The switch with the lowest Bridge ID wins. Bridge ID = Priority (default 32768) + MAC address. Ties on priority go to numerically lower MAC. Only one root bridge per VLAN.
Every non-root switch elects one Root Port — the port with the lowest cumulative path cost to the root bridge. Ties are broken by neighbor Bridge ID, then port ID.
Each network segment has exactly one Designated Port — the port that offers the best (lowest cost) path to the root. All ports on the root bridge are designated.
Any port that is neither a Root Port nor a Designated Port is blocked (STP) or discarding (RSTP). These break Layer-2 loops while maintaining a loop-free topology.
RSTP edge ports connect to end hosts, not other switches. They transition immediately to Forwarding (no listening/learning delay), equivalent to STP's PortFast feature.

DATA SHOWN:
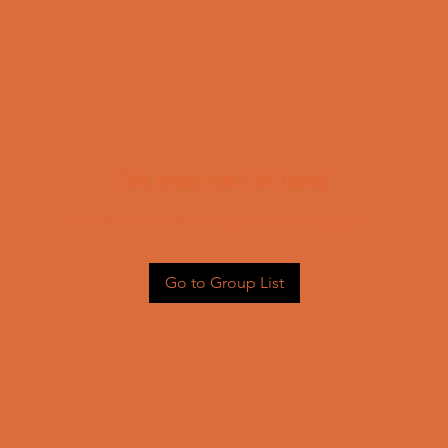
This group can't be found.
Head back to the Group List and try again.
Go to Group List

PROBLEM SET:
a - Answer these questions about the spanning tree text:
(i) What is the default priority value in a Bridge ID?
(ii) After path cost, what breaks ties when a non-root switch picks its Root Port?
(iii) Which ports on the root bridge are designated?
b - Write the next part of the spanning tree port-role text, picking up after its final sentence.

OUTPUTS BY TASK:
a -
(i) 32768
(ii) The neighbor Bridge ID, then the port ID
(iii) All of them

b -
STP convergence takes 30–50 seconds (Listening 15s + Learning 15s per port). RSTP uses a Proposal/Agreement handshake, converging in under 2 seconds per hop.
10 Gbps = 2, 1 Gbps = 4, 100 Mbps = 19, 10 Mbps = 100, 1.5 Mbps = 1000. Lower cost = preferred path. Root bridge advertises cost 0; each hop adds its port cost.
BPDUs carry: Root Bridge ID, Root Path Cost, Sender Bridge ID, Port ID, and timers. Root bridge originates BPDUs every Hello Time (2s). Other bridges relay them outbound on Designated Ports.